Movies are the single most recorded program type accounting for approximately 30 percent of all the recorded minutes. Now, what I am about to read you now boggles my mind and it is going to boggle the mind of everybody in the movie and television business in this city. If 56 of the 93 movies recordings made by the 250 households during the first 3 days of a diary week -- just 56 of those movies are saved for the shelf and for additional playback -- then the number of movies collected in a year by the Nation's 2.4 million VCR households, only 2.4 million, the number of movies collected would be 6,537,216. At a prerecorded purchase of $50, they would have a retail value of $3.2 billion.
Mr. Chairman, things like that could make a grown men cry. . . .
By 1990, the Japanese estimate that 30 to 35 million U.S. homes will be equipped with VCR's. VCR owners will buy about 225 million or 300 million blank tapes. But, and here is an explosive political fact, Mr. Chairman, two-thirds of U.S. households will not own VCR's, Mr. Chairman. One-third of VCR households will not be on cable or won't have access to cable. Now, if there is a scarcity of film and television entertainment, it won't be the well-groomed and the well-heeled that will suffer. It is going to be, as always it is, Mr. Chairman, the less-affluent, the disadvantaged people pressed against the wall, out of work, who can't afford these expensive machines, and free television to the sick and the old and the poor will remain the primary source of home entertainment. . . .The loser will be your public because they don't have these expensive machines. And that is what I am saying, sir. The public is the loser when creative property is taken and here is the reason why. The investment of hundreds of millions of dollars each year to produce quality programs to theaters and television will surely decline. ... 

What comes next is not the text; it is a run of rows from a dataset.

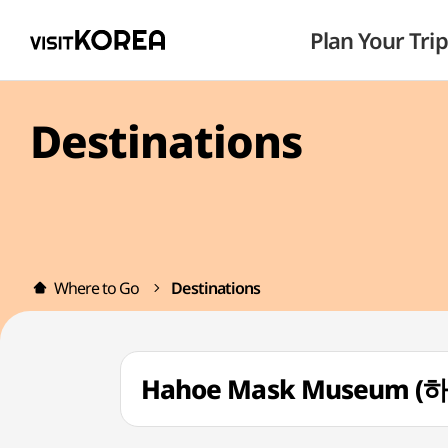
Plan Your Trip
Destinations
Where to Go
Destinations
Hahoe Mask Museum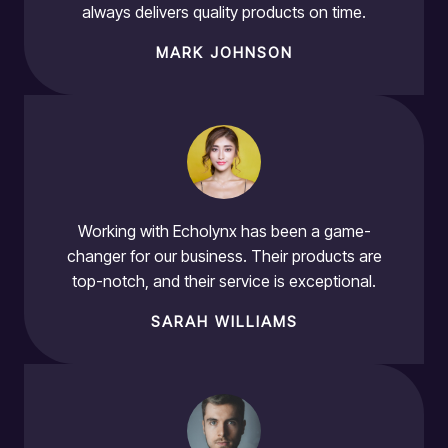
always delivers quality products on time.
MARK JOHNSON
Working with Echolynx has been a game-
changer for our business. Their products are
top-notch, and their service is exceptional.
SARAH WILLIAMS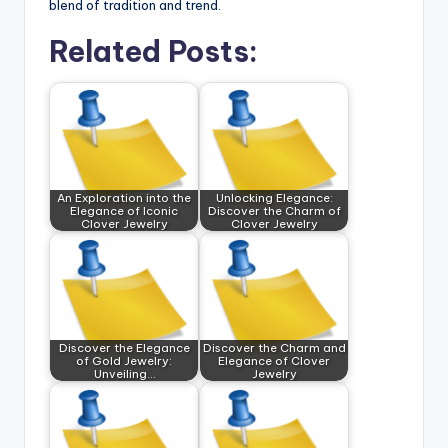
blend of tradition and trend.
Related Posts:
An Exploration into the
Unlocking Elegance:
Elegance of Iconic
Discover the Charm of
Clover Jewelry
Clover Jewelry
Discover the Elegance
Discover the Charm and
of Gold Jewelry:
Elegance of Clover
Unveiling…
Jewelry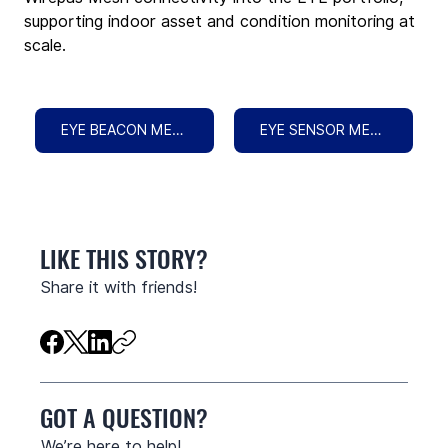
supporting indoor asset and condition monitoring at 
scale.
EYE BEACON MESH
EYE SENSOR MESH
LIKE THIS STORY?
Share it with friends!
GOT A QUESTION?
We’re here to help!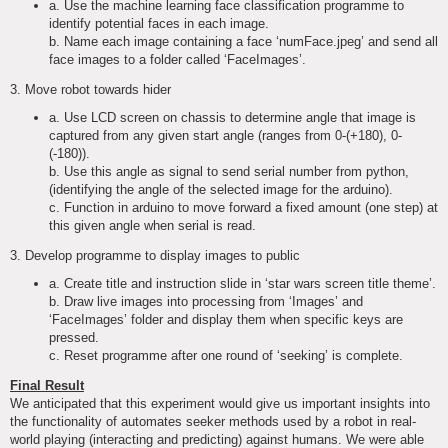
a. Use the machine learning face classification programme to
identify potential faces in each image.
b. Name each image containing a face ‘numFace.jpeg’ and send all
face images to a folder called ‘FaceImages’.
3. Move robot towards hider
a. Use LCD screen on chassis to determine angle that image is
captured from any given start angle (ranges from 0-(+180), 0-
(-180)).
b. Use this angle as signal to send serial number from python,
(identifying the angle of the selected image for the arduino).
c. Function in arduino to move forward a fixed amount (one step) at
this given angle when serial is read.
3. Develop programme to display images to public
a. Create title and instruction slide in ‘star wars screen title theme’.
b. Draw live images into processing from ‘Images’ and
‘FaceImages’ folder and display them when specific keys are
pressed.
c. Reset programme after one round of ‘seeking’ is complete.
Final Result
We anticipated that this experiment would give us important insights into
the functionality of automates seeker methods used by a robot in real-
world playing (interacting and predicting) against humans. We were able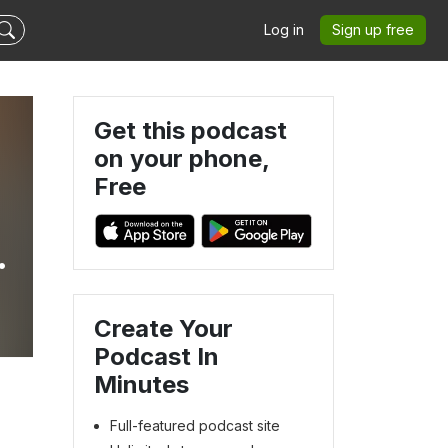
Log in
Sign up free
Get this podcast
on your phone,
Free
Create Your
Podcast In
Minutes
Full-featured podcast site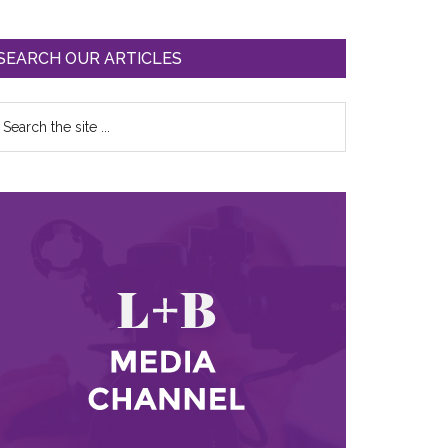
SEARCH OUR ARTICLES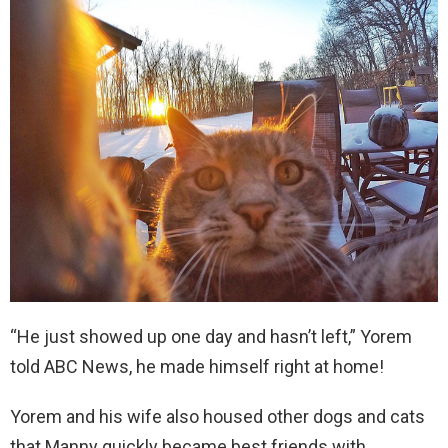
“He just showed up one day and hasn’t left,” Yorem
told ABC News, he made himself right at home!
Yorem and his wife also housed other dogs and cats
that Manny quickly became best friends with,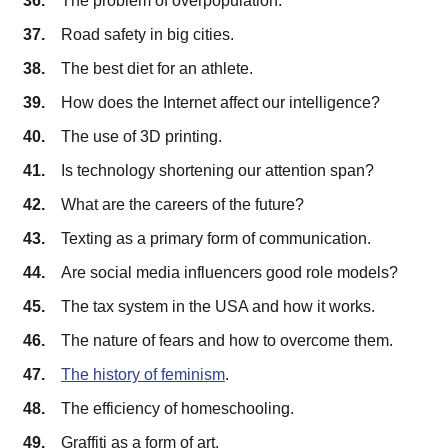
The problem of overpopulation.
Road safety in big cities.
The best diet for an athlete.
How does the Internet affect our intelligence?
The use of 3D printing.
Is technology shortening our attention span?
What are the careers of the future?
Texting as a primary form of communication.
Are social media influencers good role models?
The tax system in the USA and how it works.
The nature of fears and how to overcome them.
The history of feminism
.
The efficiency of homeschooling.
Graffiti as a form of art.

Mr. Chairman, I am done. The public interest is at stake here. It is the public interest that you have by solemn oath sworn to serve because what I am talking about and what the rest of these witnesses are talking about is making it possible for a steady stream of quality entertainment to reach people through their television sets and to keep the incentive and reward mechanism in line so that people can risk great sums of money in this very dicey forum. That is what is at stake, and, finally, the preservation of a huge and valuable trade asset that can't be duplicated by any country in the world.